The venerable indie band returns, and we assess their massive catalog.

by Joseph Martin

With a reunited "classic" line-up (hello, Tobin Sprout!) and a new record, Guided By Voices has become the latest indie paragon to revive and hit the reunion-tour circuit. Their first record since 2004, Let's Go Eat The Factory, dropped this month on Fire Records and another, Class Clown Spots a UFO, is on deck for May. But what might seem like overkill for a less inspired band is just standard operating procedure for GBV. From their lo-fi beginnings to their later work as Ric Ocasek-produced popsmiths, the band's always nursed an almost per annum album habit.
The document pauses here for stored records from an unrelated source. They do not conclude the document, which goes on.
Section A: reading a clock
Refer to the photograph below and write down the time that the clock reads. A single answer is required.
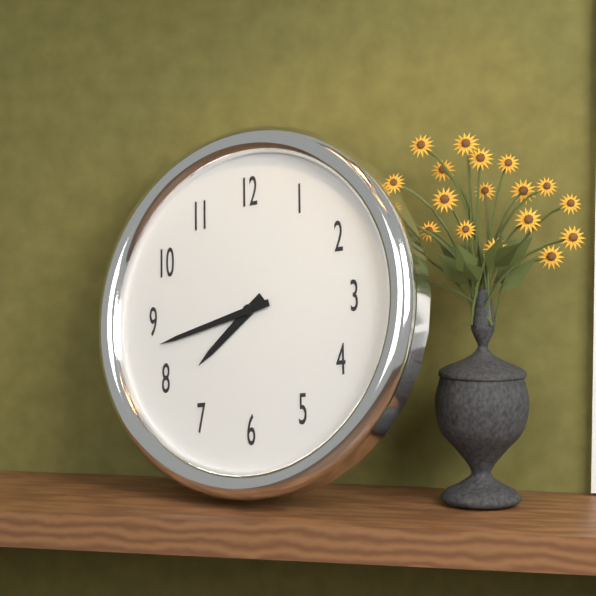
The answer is 7:43
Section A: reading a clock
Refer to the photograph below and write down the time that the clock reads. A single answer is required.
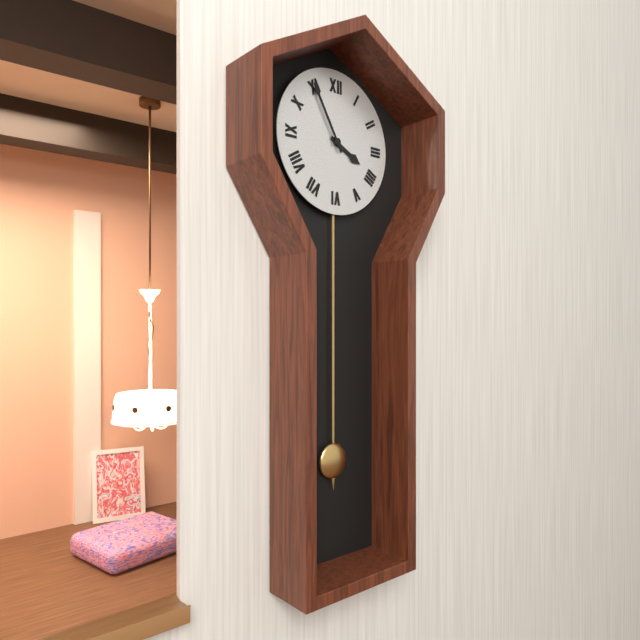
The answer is 3:55
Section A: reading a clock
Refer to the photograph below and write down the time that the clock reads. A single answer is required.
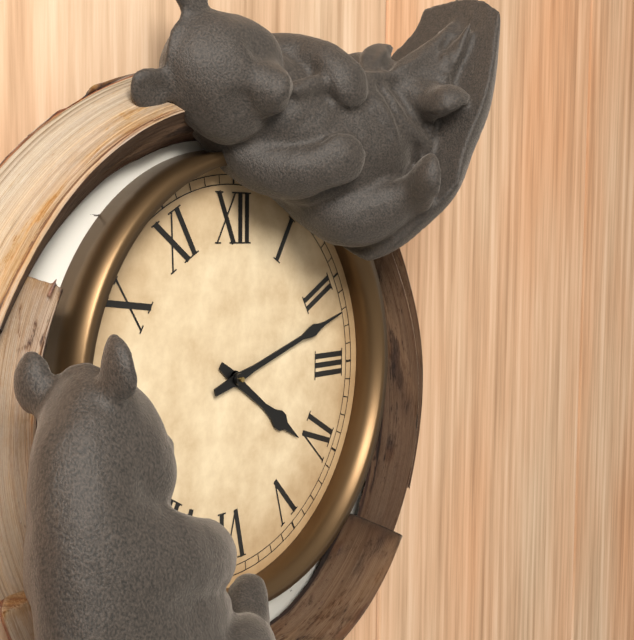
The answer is 4:12
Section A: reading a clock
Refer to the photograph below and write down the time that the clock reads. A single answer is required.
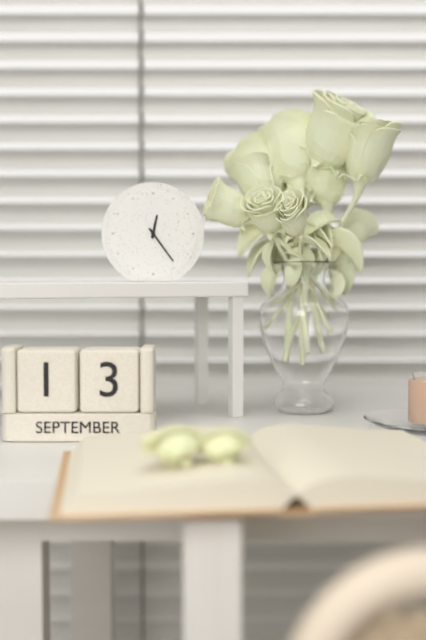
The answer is 12:24
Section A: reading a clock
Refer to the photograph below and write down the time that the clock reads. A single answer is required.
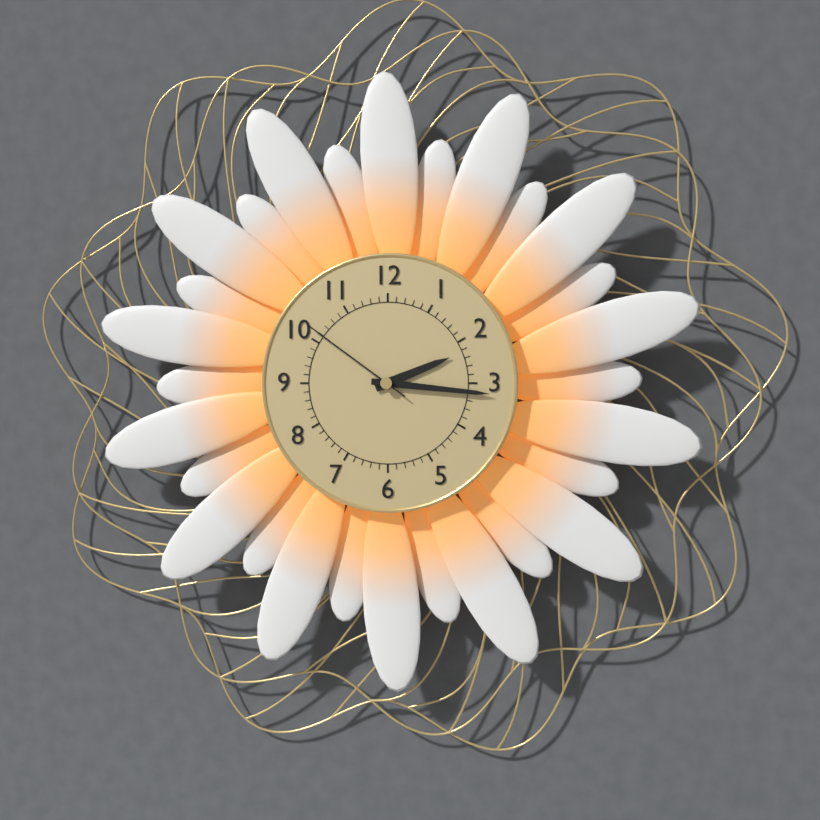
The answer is 2:16:51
So let's take a look back at their extensive — and influential — discography, from best to work.

17. Devil Between My Toes (1987)

Essentially a passable '80s college-rock record, Devil Between My Toes makes a few neat moves — the sinister "A Portrait Destroyed By Fire," stands out for its ambition — but Pollard's crow of a voice has yet to flesh out, and jammy instrumentals abound. Neither terrible nor good, Devil mainly suffers from a lack of personality.

 

 

Listen: “A Portrait Destroyed By Fire”

 

16. Tonics and Twisted Chasers (1996)

First released as a gift to the band's fan club, Tonics and Twisted Chasers should be a magnificent pile of magnetic tape; the collection came out right in the middle of their classic period and, unlike on Under the Bushes Under the Stars (which appeared later that year), the band hadn't sterilized its production. But Tonics just sounds like the end of something. With its poor fidelity and unfinished songs, it almost plays like a parody of GBV. There are sweet spots — heartfelt acoustic number "Look, It's Baseball" comes to mind — but more duds.

Listen: “My Thoughts are a Gas"

 

15. Sandbox (1987)

What a difference half a year makes — though Sandbox arrived right on the heels of Devil Between My Toes, it's the work of a band far more comfortable in its skin. Gone are Devil's squeaky post-punk guitars and listless interludes, replaced instead with the hard rock of "Lips of Steel" and the R.E.M.-style jangle-pop of "Everyday." While the band still sounds a little anonymous, it's miles tighter, and the album's fidgety mix of styles (likely winked at in its title) suggests a brighter future than its predecessor did.

Listen: “Lips of Steel”

 

14. Same Place the Fly Got Smashed (1991)

This curiosity is the band's first concept record, the wandering tale of a self-destructive dipsomaniac. Same Place's overall mood is necessarily dreary — song titles include "Local Mix-Up/Murder Charge" and "Blatant Doom Trip" — but the record gets points for ambition, however misguided. And some tracks, like "Pendulum" and the aforementioned "Trip," find Pollard trying out a few new British Invasion moves and psychedelic tics. It's an exhausting listen, though, and the Voices (understandably) wouldn't try this sort of conceptual work again until 1997's Mag Earwhig!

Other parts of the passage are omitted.